The House Energy & Commerce Oversight and Investigations Subcommittee held a hearing on the report, "Science and Mission at Risk: FDA's Self-Assessment,” which has not been publicly released by FDA, but is referenced in a letter to General Accountability Office (GAO) Comptroller General David M. Walker from Sen. Ted Kennedy, D-Mass., and Rep. Henry Waxman, D-Calif., chairman of the House Committee on Oversight and Government Reform. The two lawmakers are seeking an investigation into FDA's resources, staffing and budget shortfalls.
In the letter, Kennedy and Waxman said they are concerned that FDA's budget has not kept pace with inflation and that a lack of skilled personnel hampers the agency's mission of regulating foods and critical medical devices such as pacemakers and hearing aids.
They also criticized the agency's IT infrastructure, which the Science Board called a "source of risk" at FDA's five centers: Biologics Evaluation and Research; Drug Evaluation and Research; Devices and Radiological Health; Food Safety and Applied Nutrition; and Veterinary Medicine.

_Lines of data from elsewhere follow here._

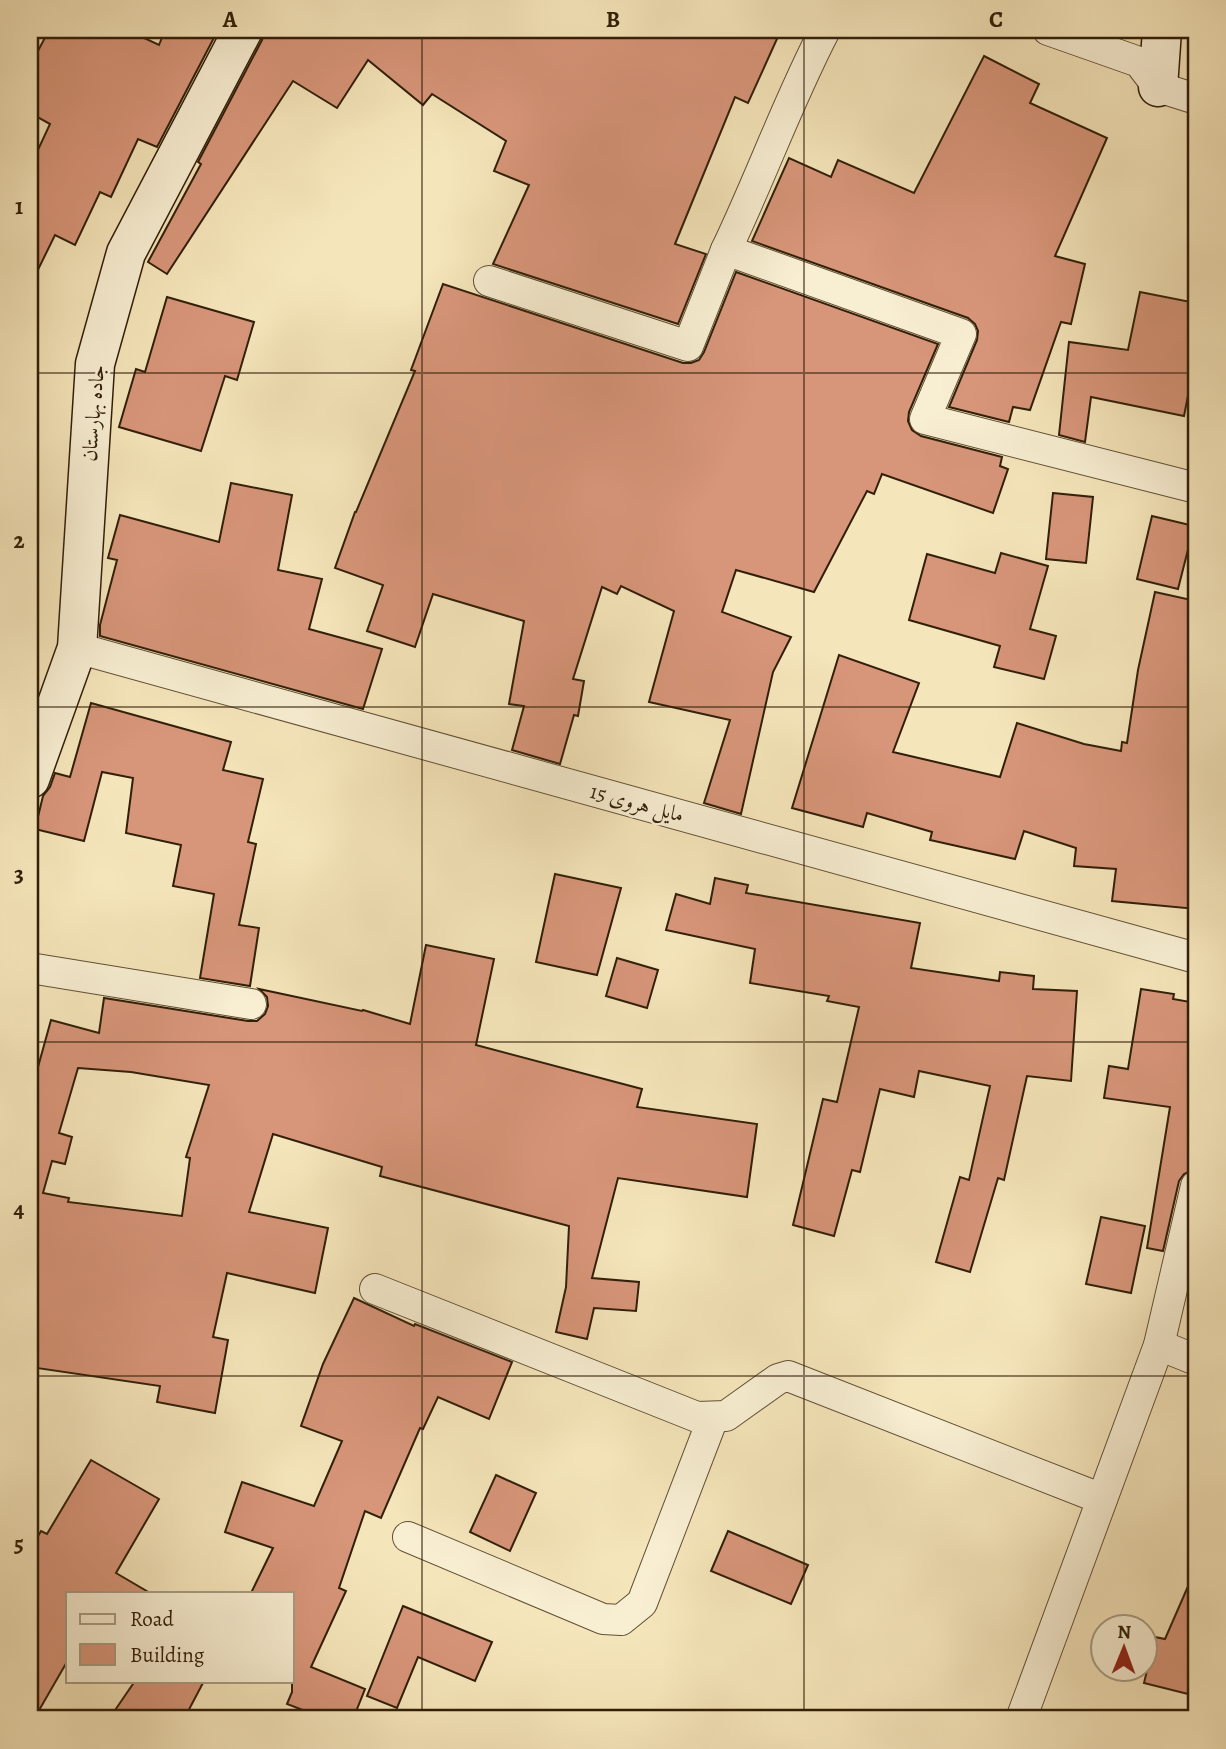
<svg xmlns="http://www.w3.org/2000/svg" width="1226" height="1749" viewBox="0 0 1226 1749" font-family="Alegreya,Amiri,serif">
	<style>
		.building { fill: #d79579; stroke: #311f09; stroke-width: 2; fill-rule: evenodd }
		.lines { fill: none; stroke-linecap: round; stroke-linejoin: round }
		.street-casing { stroke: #625035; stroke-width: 32 }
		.secondary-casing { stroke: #311f09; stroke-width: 41 }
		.street { stroke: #f8eed2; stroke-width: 30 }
		.secondary { stroke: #f8eed2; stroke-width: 38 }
		.grid { fill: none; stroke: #311f09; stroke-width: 2; stroke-opacity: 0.55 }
		.labels { text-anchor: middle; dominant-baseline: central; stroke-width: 5; stroke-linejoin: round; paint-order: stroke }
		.street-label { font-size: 21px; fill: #311f09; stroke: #f8eed2 }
		.neatline { fill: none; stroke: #311f09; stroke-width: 2.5 }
		.grid-label { font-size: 23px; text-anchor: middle; font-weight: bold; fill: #311f09 }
	</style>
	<rect width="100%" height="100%" fill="#f5e5ba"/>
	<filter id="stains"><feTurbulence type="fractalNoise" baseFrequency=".00286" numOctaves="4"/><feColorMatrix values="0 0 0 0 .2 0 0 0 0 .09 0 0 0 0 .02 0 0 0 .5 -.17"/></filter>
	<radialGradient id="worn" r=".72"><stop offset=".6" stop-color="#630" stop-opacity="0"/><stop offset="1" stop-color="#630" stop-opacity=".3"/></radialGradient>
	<g class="building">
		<polygon points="49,30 127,30 159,45 165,30 218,30 157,147 138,139 111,197 100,192 75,245 55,235 30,286 30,167 50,124 30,113 30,66"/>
		<polygon points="265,30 781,30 748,103 735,97 675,244 706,254 678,324 493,264 529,185 494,171 506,141 432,94 423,105 368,60 337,108 293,81 167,274 148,262 201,164 198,162 262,40"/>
		<polygon points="984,56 1039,84 1030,103 1107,138 1055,256 1085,264 1071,324 1061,322 1030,410 1013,407 1009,422 949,407 977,340 978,331 975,324 968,318 752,241 789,158 831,177 838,160 914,193"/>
		<polygon points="736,272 938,344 909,412 908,421 912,430 921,436 1002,457 1000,466 1008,469 993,513 882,474 874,494 867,491 814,592 736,570 722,612 791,637 773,672 741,814 704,803 730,720 649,702 674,611 621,586 617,594 602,587 573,679 584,681 578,716 574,715 560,764 512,750 524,706 509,704 524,621 433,594 415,647 367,631 383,585 335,568 355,512 356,512 415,371 411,370 443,284 683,363 691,363 699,360 704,352"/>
		<polygon points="1140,292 1196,303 1196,355 1184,416 1091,397 1085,442 1059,435 1069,342 1128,350"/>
		<polygon points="167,297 254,322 237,380 225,376 201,451 119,427 136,369 145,372"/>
		<polygon points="231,483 292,495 278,570 322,579 309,629 382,649 363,709 100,636 100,625 117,560 108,558 120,515 219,542"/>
		<polygon points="1053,493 1093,497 1086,563 1046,559"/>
		<polygon points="1152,516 1194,526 1178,589 1137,579"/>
		<polygon points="1001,553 1048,566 1030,629 1056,636 1044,679 994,667 1000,646 909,620 927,554 995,573"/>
		<polygon points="1155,592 1196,601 1196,909 1112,901 1116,869 1074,866 1076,848 1024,831 1015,859 930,840 932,832 867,813 863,827 792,808 839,655 919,683 893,752 1000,777 1017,723 1084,744 1121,751 1122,742 1127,743 1138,670"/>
		<polygon points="91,703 231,742 223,770 263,779 248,842 256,844 239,925 259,928 250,986 200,978 214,894 173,886 181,845 126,833 133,778 102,772 84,841 35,829 43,796 50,787 55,773 70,777"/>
		<polygon points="555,874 621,888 597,975 536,962"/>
		<polygon points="715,878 748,885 746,893 920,923 911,968 999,981 1000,972 1034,976 1033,989 1077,991 1071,1081 1027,1076 1004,1180 998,1178 970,1272 936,1262 960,1177 969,1180 990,1086 919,1071 914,1097 880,1089 860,1172 852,1170 834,1236 793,1225 823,1099 837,1102 859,1007 827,1001 829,996 750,983 755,949 666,930 676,894 710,904"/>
		<path d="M 426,945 L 494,959 L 476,1045 L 642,1089 L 637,1107 L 757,1124 L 747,1197 L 618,1178 L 592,1278 L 639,1282 L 636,1311 L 594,1308 L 587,1339 L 556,1332 L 566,1287 L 569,1226 L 380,1176 L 382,1167 L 273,1134 L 249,1212 L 328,1228 L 315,1293 L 227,1273 L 213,1337 L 228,1340 L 215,1413 L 157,1402 L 160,1386 L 30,1367 L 30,1222 L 33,1206 L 30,1206 L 30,1096 L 51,1020 L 99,1033 L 104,998 L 248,1021 L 257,1021 L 265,1014 L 268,1006 L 267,997 L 259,989 L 362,1011 L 363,1010 L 410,1024 ZM 78,1068 L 131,1072 L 209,1085 L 186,1157 L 190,1158 L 182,1216 L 68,1202 L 69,1198 L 43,1193 L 52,1161 L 65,1164 L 72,1137 L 59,1133 Z"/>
		<polygon points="617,958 658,970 647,1008 606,996"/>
		<polygon points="1141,989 1174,994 1173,999 1196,1003 1196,1169 1184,1174 1179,1181 1163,1251 1147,1248 1170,1107 1104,1098 1109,1066 1128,1069"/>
		<polygon points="1101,1217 1145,1226 1131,1293 1086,1284"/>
		<polygon points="354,1298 414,1326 415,1324 512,1362 489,1419 438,1397 423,1429 420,1428 381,1518 365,1511 339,1588 346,1591 311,1667 365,1689 353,1719 326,1719 287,1704 292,1692 292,1593 251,1593 273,1548 225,1532 242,1482 314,1506 342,1441 301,1426 323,1364"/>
		<polygon points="91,1460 159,1499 116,1573 150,1593 68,1593 68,1660 34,1719 30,1719 30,1550 41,1531 47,1534"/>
		<polygon points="496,1475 536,1493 510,1551 470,1532"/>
		<polygon points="728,1531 808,1565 791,1604 711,1571"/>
		<polygon points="1196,1568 1196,1696 1144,1683 1155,1637 1165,1639"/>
		<polygon points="403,1606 492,1642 475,1681 418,1657 397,1708 367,1696"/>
		<polygon points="135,1681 204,1681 184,1719 109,1719"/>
	</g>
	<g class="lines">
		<defs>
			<g id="street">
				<polyline points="1048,30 1139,62 1158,87 1196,99"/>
				<path d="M 726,250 C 761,177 788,101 825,30"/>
				<polyline points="489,281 688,346 726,250 961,334 925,419 1196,488"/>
				<polyline points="77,648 1196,958"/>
				<polyline points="30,968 251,1004"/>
				<polyline points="375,1289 697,1417 726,1416 778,1379 788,1376 1102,1499"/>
				<polyline points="1159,1345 1196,1360"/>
				<polyline points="408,1537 603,1619 621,1620 642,1603 713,1418"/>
				<polyline points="1021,1719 1159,1345 1196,1186"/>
			</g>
			<g id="secondary">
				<polyline points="1158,87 1162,30"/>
				<polyline points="30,779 77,648 95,364 126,253 243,30"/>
			</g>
		</defs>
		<use href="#street" class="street-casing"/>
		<use href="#secondary" class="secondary-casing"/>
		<use href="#street" class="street"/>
		<use href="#secondary" class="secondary"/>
	</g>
	<path class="grid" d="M 422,30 L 422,1719M 804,30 L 804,1719M 30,373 L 1196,373M 30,707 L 1196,707M 30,1042 L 1196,1042M 30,1376 L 1196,1376"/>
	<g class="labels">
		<g class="street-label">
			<text transform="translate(93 413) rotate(-85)">جاده بهارستان</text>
			<text transform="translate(637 803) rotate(15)">مایل هروی 15</text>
		</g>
	</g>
	<rect width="1226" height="1749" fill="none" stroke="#f5e5ba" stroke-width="77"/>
	<rect x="66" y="1592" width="228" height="91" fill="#f8eed2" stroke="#a89b82" stroke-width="2"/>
	<rect x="80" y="1614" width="35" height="10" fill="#f8eed2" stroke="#a89b82" stroke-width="2"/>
	<text x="130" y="1626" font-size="21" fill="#311f09">Road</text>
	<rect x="80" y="1644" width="35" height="21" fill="#d79579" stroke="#a89b82" stroke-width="2"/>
	<text x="130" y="1662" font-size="21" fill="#311f09">Building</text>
	<g transform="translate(1124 1648) rotate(1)"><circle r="33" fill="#f8eed2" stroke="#a89b82" stroke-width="2"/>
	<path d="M0-5L12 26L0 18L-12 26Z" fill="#8f2418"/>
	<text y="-10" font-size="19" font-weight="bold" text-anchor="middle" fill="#311f09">N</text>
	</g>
	<rect x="38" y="38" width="1150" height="1672" class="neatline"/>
	<g class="grid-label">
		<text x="230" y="27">A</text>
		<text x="613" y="27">B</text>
		<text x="996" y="27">C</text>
		<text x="19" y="214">1</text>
		<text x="19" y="548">2</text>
		<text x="19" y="882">3</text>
		<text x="19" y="1217">4</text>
		<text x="19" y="1551">5</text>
	</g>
	<rect width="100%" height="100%" filter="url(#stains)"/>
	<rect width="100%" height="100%" fill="url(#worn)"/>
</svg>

According to the Science Board report, Kennedy and Waxman said that the FDA suffers from "critical capability gaps" because it has been unable to modernize its IT systems. They cited the following from the report:
- FDA lacks the information science capability and information infrastructure to fulfill its regulatory mandate;
- The agency cannot provide the information infrastructure support to regulate products based on new science;
- The agency’s IT infrastructure is obsolete, unstable and lacks sufficient controls to ensure continuity of operations or to provide effective disaster recovery services; and
- The IT workforce is insufficient and not optimally organized.
In a related development, GAO released a report Tuesday that said two FDA databases on foreign medical device manufacturers contained inaccuracies and could not automatically exchange information. "We are concerned that FDA has not been able to effectively modernize and use its IT systems to fulfill its mission needs," Kennedy and Waxman wrote.
Following the hearing, AdvaMed the "Alliance for a Stronger FDA," a partnership with patient groups, consumer advocates, public health organizations and companies committed to ensuring that FDA has the resources it needs to meet its public health mandate.
“The FDA has long been considered the world's standard bearer for safety, but critical steps must be taken to ensure that continues in this period of limited resources and additional responsibilities,” said Stephen J. Ubl, president and CEO of AdvaMed.
Ubl said that FDA should undertake a concerted review of its many activities to make sure it is focusing its time and resources on the areas that are likely to have the most significant impact in improving patient care.
Conversely, Ubl added that the FDA should also determine which of its activities have little or no impact on its mission and could be scaled back without adversely affecting the public health and safety. He said that the FDA should promote improvements to programs, such as those that were included in the FDA Amendments Act of 2007, that rely on FDA trained and accredited outside third parties to perform specific which functions.
“We are committed to working with FDA to identify ways the agency can use its available resources as effectively and efficiently as possible,” he added.